The winds are blowing colder:
The share of foreign buyers (“indirect bidders”) plummeted to 5.8pc, from an average 25pc over the last eight weeks. On the Richter Scale of unfolding dramas, this matches the death of Bear Stearns. Rightly or wrongly, a view has taken hold that Washington is cynically debasing the coinage, hoping to export its day of reckoning through beggar-thy-neighbour policies.
It is not my view. I believe the forces of debt deflation now engulfing America – and soon half the world – are so powerful that nobody will be worrying about inflation a year hence.

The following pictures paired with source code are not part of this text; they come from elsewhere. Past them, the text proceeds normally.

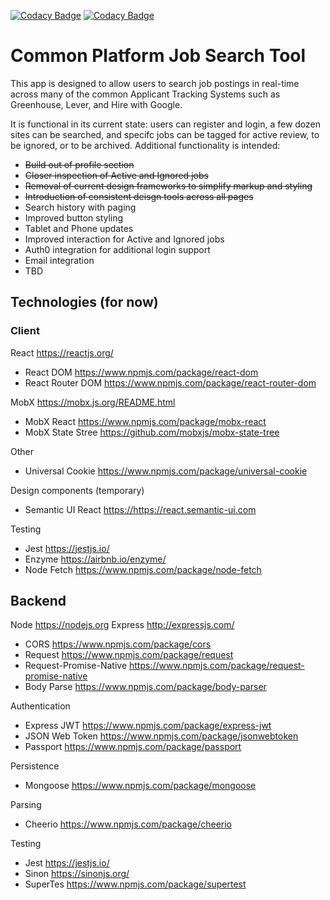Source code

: [![Codacy Badge](https://api.codacy.com/project/badge/Grade/dab815f74ca248a6a00d73cf22474477)](https://www.codacy.com?utm_source=github.com&utm_medium=referral&utm_content=mikesullivan63/job-search&utm_campaign=Badge_Grade) [![Codacy Badge](https://api.codacy.com/project/badge/Coverage/dab815f74ca248a6a00d73cf22474477)](https://www.codacy.com?utm_source=github.com&utm_medium=referral&utm_content=mikesullivan63/job-search&utm_campaign=Badge_Coverage)

# Common Platform Job Search Tool

This app is designed to allow users to search job postings in real-time across many of the common Applicant Tracking Systems such as Greenhouse, Lever, and Hire with Google.

It is functional in its current state: users can register and login, a few dozen sites can be searched, and specifc jobs can be tagged for active review, to be ignored, or to be archived. Additional functionality is intended:

- ~~Build out of profile section~~
- ~~Closer inspection of Active and Ignored jobs~~
- ~~Removal of current design frameworks to simplify markup and styling~~
- ~~Introduction of consistent deisgn tools across all pages~~
- Search history with paging
- Improved button styling
- Tablet and Phone updates
- Improved interaction for Active and Ignored jobs
- Auth0 integration for additional login support
- Email integration
- TBD

## Technologies (for now)

### Client

React <https://reactjs.org/>

- React DOM <https://www.npmjs.com/package/react-dom>
- React Router DOM <https://www.npmjs.com/package/react-router-dom>

MobX <https://mobx.js.org/README.html>

- MobX React <https://www.npmjs.com/package/mobx-react>
- MobX State Stree <https://github.com/mobxjs/mobx-state-tree>

Other

- Universal Cookie <https://www.npmjs.com/package/universal-cookie>

Design components (temporary)

- Semantic UI React <https://https://react.semantic-ui.com>

Testing

- Jest <https://jestjs.io/>
- Enzyme <https://airbnb.io/enzyme/>
- Node Fetch <https://www.npmjs.com/package/node-fetch>

## Backend

Node <https://nodejs.org>
Express <http://expressjs.com/>

- CORS <https://www.npmjs.com/package/cors>
- Request <https://www.npmjs.com/package/request>
- Request-Promise-Native <https://www.npmjs.com/package/request-promise-native>
- Body Parse <https://www.npmjs.com/package/body-parser>

Authentication

- Express JWT <https://www.npmjs.com/package/express-jwt>
- JSON Web Token <https://www.npmjs.com/package/jsonwebtoken>
- Passport <https://www.npmjs.com/package/passport>

Persistence

- Mongoose <https://www.npmjs.com/package/mongoose>

Parsing

- Cheerio <https://www.npmjs.com/package/cheerio>

Testing

- Jest <https://jestjs.io/>
- Sinon <https://sinonjs.org/>
- SuperTes <https://www.npmjs.com/package/supertest>
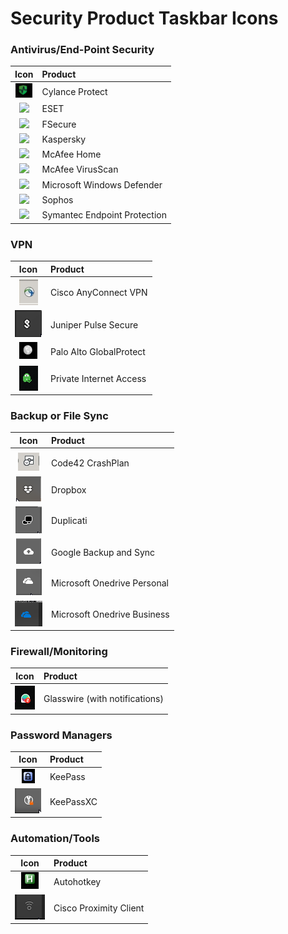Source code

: # Security Product Taskbar Icons

### Antivirus/End-Point Security
| Icon 													| Product 							|
| :---:													| :--- 								|
| ![](/images/cylance-protect.png) 						| Cylance Protect 					|
| ![](/images/eset.png) 								| ESET 								|	
| ![](/images/fsecure.png) 								| FSecure 							|
| ![](/images/kaspersky.png) 							| Kaspersky 						|
| ![](/images/mcafee_home.png) 							| McAfee Home						|
| ![](/images/mcafee_enterprise.png) 					| McAfee VirusScan  				|
| ![](/images/win_defender.png) 						| Microsoft Windows Defender 		|
| ![](/images/sophos.png)								| Sophos							|
| ![](/images/sep.png) 									| Symantec Endpoint Protection 		|
	
### VPN	
| Icon 													| Product 							|
| :---:													| :--- 								|
| ![](/images/Cisco_VPN.jpg)							| Cisco AnyConnect VPN 				|
| ![](/images/pulse-vpn-disconnected.png) 				| Juniper Pulse Secure 				|	
| ![](/images/vpn-palo-alto-globalprotect.png) 			| Palo Alto GlobalProtect 			|
| ![](/images/VPN-Private-Internet-Access-Connected.png)| Private Internet Access 			|

### Backup or File Sync
| Icon 													| Product 							|
| :---:													| :--- 								|
|	|| Apple iCloud 						
| ![](/images/Code42_CrashPlan_Backup.jpg) 				| Code42 CrashPlan 					|
| ![](/images/dropbox.png)								| Dropbox 							|
| ![](/images/duplicati.png)							| Duplicati 						|
| ![](/images/google-backup-and-sync.png)				| Google Backup and Sync 			|
| ![](/images/onedrive.png)								| Microsoft Onedrive Personal 		|
| ![](/images/onedrive-biz.png)							| Microsoft Onedrive Business 		|

### Firewall/Monitoring
| Icon 													| Product 							|
| :---:													| :--- 								|
| ![](/images/Glasswire-with-alerts.png)				| Glasswire (with notifications) 	|


### Password Managers
| Icon 													| Product 							|
| :---:													| :--- 								|
| ![](/images/keepass.png)								| KeePass							| 
| ![](/images/KeePassXC.png)							| KeePassXC							|
		
### Automation/Tools		
| Icon 													| Product 							|
| :---:													| :--- 								|
| ![](/images/autohotkey.png) 							| Autohotkey 						|
| ![](/images/cisco-proximity-screen-sharing.png)		| Cisco Proximity Client 			|

###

This is precisely what Prechter was talking about in the 2004 interview. While the Fed and Wall Street would love to inflate their way out – and that’s all the 2003 – 2007 “recovery” of the stock market has been, pure price inflation – they simply can’t do it. The sneak Sunday rate cut, combined with Tuesday’s probable shock super-sized cut, are only intended as temporary measures intended to hold up the markets long enough for the banks to exit their problematic long holdings and position for a period of decline.
If these heroic measures manage to push the Dow up to its 200-day moving average, that would probably be a very good time to exit your equity positions and move into BEARX. That’s probably the best run bear fund and I don’t recommend options because of the time-decay.